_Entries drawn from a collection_
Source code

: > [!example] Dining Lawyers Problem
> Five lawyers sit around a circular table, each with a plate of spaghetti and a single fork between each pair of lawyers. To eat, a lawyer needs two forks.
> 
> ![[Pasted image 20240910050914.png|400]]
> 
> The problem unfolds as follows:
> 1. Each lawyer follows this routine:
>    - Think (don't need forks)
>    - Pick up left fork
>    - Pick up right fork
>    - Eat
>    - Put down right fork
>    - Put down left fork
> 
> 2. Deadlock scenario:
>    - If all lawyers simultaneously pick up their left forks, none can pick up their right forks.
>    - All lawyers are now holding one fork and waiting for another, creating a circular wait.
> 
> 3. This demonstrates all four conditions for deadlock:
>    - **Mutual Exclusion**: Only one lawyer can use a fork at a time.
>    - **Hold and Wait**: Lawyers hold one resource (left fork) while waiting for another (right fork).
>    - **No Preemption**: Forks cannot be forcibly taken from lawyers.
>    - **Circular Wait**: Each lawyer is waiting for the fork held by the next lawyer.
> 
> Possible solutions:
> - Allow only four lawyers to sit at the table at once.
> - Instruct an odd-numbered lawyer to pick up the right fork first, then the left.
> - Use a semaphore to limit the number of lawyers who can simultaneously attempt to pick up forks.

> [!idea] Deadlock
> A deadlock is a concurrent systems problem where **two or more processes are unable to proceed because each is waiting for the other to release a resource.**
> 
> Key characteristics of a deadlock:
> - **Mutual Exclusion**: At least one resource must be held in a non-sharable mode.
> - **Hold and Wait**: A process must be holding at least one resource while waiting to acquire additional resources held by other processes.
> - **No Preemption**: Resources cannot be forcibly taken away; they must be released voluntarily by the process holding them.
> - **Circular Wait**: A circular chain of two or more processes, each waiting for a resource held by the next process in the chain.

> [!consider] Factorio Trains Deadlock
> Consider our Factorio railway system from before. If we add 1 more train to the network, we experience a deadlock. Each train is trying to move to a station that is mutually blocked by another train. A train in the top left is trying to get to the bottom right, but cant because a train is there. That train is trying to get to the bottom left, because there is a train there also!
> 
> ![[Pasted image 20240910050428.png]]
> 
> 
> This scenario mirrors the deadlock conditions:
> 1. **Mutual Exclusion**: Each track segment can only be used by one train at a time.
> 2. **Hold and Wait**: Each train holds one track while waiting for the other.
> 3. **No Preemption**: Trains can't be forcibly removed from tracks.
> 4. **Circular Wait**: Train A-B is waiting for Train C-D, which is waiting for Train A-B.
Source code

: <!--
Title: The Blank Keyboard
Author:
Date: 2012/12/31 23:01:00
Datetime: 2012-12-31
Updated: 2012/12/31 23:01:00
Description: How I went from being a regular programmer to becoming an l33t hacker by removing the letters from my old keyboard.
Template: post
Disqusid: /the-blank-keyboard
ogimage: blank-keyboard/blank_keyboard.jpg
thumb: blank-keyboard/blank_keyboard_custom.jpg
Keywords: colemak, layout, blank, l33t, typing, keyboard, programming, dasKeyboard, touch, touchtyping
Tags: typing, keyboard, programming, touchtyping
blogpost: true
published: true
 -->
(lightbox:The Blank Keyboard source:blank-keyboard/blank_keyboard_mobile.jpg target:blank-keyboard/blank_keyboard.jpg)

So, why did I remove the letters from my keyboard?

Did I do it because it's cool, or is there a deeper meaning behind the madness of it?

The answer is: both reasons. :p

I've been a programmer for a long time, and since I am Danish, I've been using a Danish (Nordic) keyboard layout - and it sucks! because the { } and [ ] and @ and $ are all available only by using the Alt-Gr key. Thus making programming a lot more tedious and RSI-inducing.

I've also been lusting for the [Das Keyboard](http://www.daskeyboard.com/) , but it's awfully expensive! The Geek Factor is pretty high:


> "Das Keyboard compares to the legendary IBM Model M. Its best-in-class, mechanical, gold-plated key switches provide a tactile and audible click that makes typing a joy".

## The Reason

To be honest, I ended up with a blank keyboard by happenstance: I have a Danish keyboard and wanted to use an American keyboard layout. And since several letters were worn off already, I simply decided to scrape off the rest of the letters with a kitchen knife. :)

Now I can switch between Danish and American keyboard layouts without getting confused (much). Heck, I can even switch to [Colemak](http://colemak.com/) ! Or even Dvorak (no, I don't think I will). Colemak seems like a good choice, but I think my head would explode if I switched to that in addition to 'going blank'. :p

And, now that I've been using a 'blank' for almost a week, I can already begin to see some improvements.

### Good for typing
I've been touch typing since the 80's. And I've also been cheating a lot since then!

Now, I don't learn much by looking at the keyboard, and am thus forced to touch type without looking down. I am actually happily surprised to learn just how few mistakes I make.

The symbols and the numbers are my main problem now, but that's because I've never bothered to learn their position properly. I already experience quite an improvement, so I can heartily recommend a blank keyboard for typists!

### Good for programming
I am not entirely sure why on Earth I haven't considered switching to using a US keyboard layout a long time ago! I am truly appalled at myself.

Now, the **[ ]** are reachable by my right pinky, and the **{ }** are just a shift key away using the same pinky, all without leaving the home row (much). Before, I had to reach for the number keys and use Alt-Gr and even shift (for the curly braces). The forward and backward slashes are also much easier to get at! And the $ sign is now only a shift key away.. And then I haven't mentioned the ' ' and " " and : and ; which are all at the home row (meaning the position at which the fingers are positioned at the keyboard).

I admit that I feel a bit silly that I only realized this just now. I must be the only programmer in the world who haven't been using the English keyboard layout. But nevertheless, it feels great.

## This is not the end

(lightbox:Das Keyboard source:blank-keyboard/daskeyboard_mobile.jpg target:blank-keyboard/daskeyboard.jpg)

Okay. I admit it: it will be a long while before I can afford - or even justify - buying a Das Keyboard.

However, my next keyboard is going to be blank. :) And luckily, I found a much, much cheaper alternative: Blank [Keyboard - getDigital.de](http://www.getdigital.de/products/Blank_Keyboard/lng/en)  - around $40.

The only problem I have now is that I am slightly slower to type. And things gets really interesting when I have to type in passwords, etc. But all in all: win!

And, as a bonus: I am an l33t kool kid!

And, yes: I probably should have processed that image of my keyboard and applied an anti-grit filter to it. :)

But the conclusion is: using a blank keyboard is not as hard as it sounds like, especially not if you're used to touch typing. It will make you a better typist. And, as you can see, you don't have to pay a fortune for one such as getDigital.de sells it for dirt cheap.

_What the task requires_
Copy down every line of each item above without changing a single character.

_Answer box_
Source code

: > [!example] Dining Lawyers Problem
> Five lawyers sit around a circular table, each with a plate of spaghetti and a single fork between each pair of lawyers. To eat, a lawyer needs two forks.
> 
> ![[Pasted image 20240910050914.png|400]]
> 
> The problem unfolds as follows:
> 1. Each lawyer follows this routine:
>    - Think (don't need forks)
>    - Pick up left fork
>    - Pick up right fork
>    - Eat
>    - Put down right fork
>    - Put down left fork
> 
> 2. Deadlock scenario:
>    - If all lawyers simultaneously pick up their left forks, none can pick up their right forks.
>    - All lawyers are now holding one fork and waiting for another, creating a circular wait.
> 
> 3. This demonstrates all four conditions for deadlock:
>    - **Mutual Exclusion**: Only one lawyer can use a fork at a time.
>    - **Hold and Wait**: Lawyers hold one resource (left fork) while waiting for another (right fork).
>    - **No Preemption**: Forks cannot be forcibly taken from lawyers.
>    - **Circular Wait**: Each lawyer is waiting for the fork held by the next lawyer.
> 
> Possible solutions:
> - Allow only four lawyers to sit at the table at once.
> - Instruct an odd-numbered lawyer to pick up the right fork first, then the left.
> - Use a semaphore to limit the number of lawyers who can simultaneously attempt to pick up forks.

> [!idea] Deadlock
> A deadlock is a concurrent systems problem where **two or more processes are unable to proceed because each is waiting for the other to release a resource.**
> 
> Key characteristics of a deadlock:
> - **Mutual Exclusion**: At least one resource must be held in a non-sharable mode.
> - **Hold and Wait**: A process must be holding at least one resource while waiting to acquire additional resources held by other processes.
> - **No Preemption**: Resources cannot be forcibly taken away; they must be released voluntarily by the process holding them.
> - **Circular Wait**: A circular chain of two or more processes, each waiting for a resource held by the next process in the chain.

> [!consider] Factorio Trains Deadlock
> Consider our Factorio railway system from before. If we add 1 more train to the network, we experience a deadlock. Each train is trying to move to a station that is mutually blocked by another train. A train in the top left is trying to get to the bottom right, but cant because a train is there. That train is trying to get to the bottom left, because there is a train there also!
> 
> ![[Pasted image 20240910050428.png]]
> 
> 
> This scenario mirrors the deadlock conditions:
> 1. **Mutual Exclusion**: Each track segment can only be used by one train at a time.
> 2. **Hold and Wait**: Each train holds one track while waiting for the other.
> 3. **No Preemption**: Trains can't be forcibly removed from tracks.
> 4. **Circular Wait**: Train A-B is waiting for Train C-D, which is waiting for Train A-B.
Source code

: <!--
Title: The Blank Keyboard
Author:
Date: 2012/12/31 23:01:00
Datetime: 2012-12-31
Updated: 2012/12/31 23:01:00
Description: How I went from being a regular programmer to becoming an l33t hacker by removing the letters from my old keyboard.
Template: post
Disqusid: /the-blank-keyboard
ogimage: blank-keyboard/blank_keyboard.jpg
thumb: blank-keyboard/blank_keyboard_custom.jpg
Keywords: colemak, layout, blank, l33t, typing, keyboard, programming, dasKeyboard, touch, touchtyping
Tags: typing, keyboard, programming, touchtyping
blogpost: true
published: true
 -->
(lightbox:The Blank Keyboard source:blank-keyboard/blank_keyboard_mobile.jpg target:blank-keyboard/blank_keyboard.jpg)

So, why did I remove the letters from my keyboard?

Did I do it because it's cool, or is there a deeper meaning behind the madness of it?

The answer is: both reasons. :p

I've been a programmer for a long time, and since I am Danish, I've been using a Danish (Nordic) keyboard layout - and it sucks! because the { } and [ ] and @ and $ are all available only by using the Alt-Gr key. Thus making programming a lot more tedious and RSI-inducing.

I've also been lusting for the [Das Keyboard](http://www.daskeyboard.com/) , but it's awfully expensive! The Geek Factor is pretty high:


> "Das Keyboard compares to the legendary IBM Model M. Its best-in-class, mechanical, gold-plated key switches provide a tactile and audible click that makes typing a joy".

## The Reason

To be honest, I ended up with a blank keyboard by happenstance: I have a Danish keyboard and wanted to use an American keyboard layout. And since several letters were worn off already, I simply decided to scrape off the rest of the letters with a kitchen knife. :)

Now I can switch between Danish and American keyboard layouts without getting confused (much). Heck, I can even switch to [Colemak](http://colemak.com/) ! Or even Dvorak (no, I don't think I will). Colemak seems like a good choice, but I think my head would explode if I switched to that in addition to 'going blank'. :p

And, now that I've been using a 'blank' for almost a week, I can already begin to see some improvements.

### Good for typing
I've been touch typing since the 80's. And I've also been cheating a lot since then!

Now, I don't learn much by looking at the keyboard, and am thus forced to touch type without looking down. I am actually happily surprised to learn just how few mistakes I make.

The symbols and the numbers are my main problem now, but that's because I've never bothered to learn their position properly. I already experience quite an improvement, so I can heartily recommend a blank keyboard for typists!

### Good for programming
I am not entirely sure why on Earth I haven't considered switching to using a US keyboard layout a long time ago! I am truly appalled at myself.

Now, the **[ ]** are reachable by my right pinky, and the **{ }** are just a shift key away using the same pinky, all without leaving the home row (much). Before, I had to reach for the number keys and use Alt-Gr and even shift (for the curly braces). The forward and backward slashes are also much easier to get at! And the $ sign is now only a shift key away.. And then I haven't mentioned the ' ' and " " and : and ; which are all at the home row (meaning the position at which the fingers are positioned at the keyboard).

I admit that I feel a bit silly that I only realized this just now. I must be the only programmer in the world who haven't been using the English keyboard layout. But nevertheless, it feels great.

## This is not the end

(lightbox:Das Keyboard source:blank-keyboard/daskeyboard_mobile.jpg target:blank-keyboard/daskeyboard.jpg)

Okay. I admit it: it will be a long while before I can afford - or even justify - buying a Das Keyboard.

However, my next keyboard is going to be blank. :) And luckily, I found a much, much cheaper alternative: Blank [Keyboard - getDigital.de](http://www.getdigital.de/products/Blank_Keyboard/lng/en)  - around $40.

The only problem I have now is that I am slightly slower to type. And things gets really interesting when I have to type in passwords, etc. But all in all: win!

And, as a bonus: I am an l33t kool kid!

And, yes: I probably should have processed that image of my keyboard and applied an anti-grit filter to it. :)

But the conclusion is: using a blank keyboard is not as hard as it sounds like, especially not if you're used to touch typing. It will make you a better typist. And, as you can see, you don't have to pay a fortune for one such as getDigital.de sells it for dirt cheap.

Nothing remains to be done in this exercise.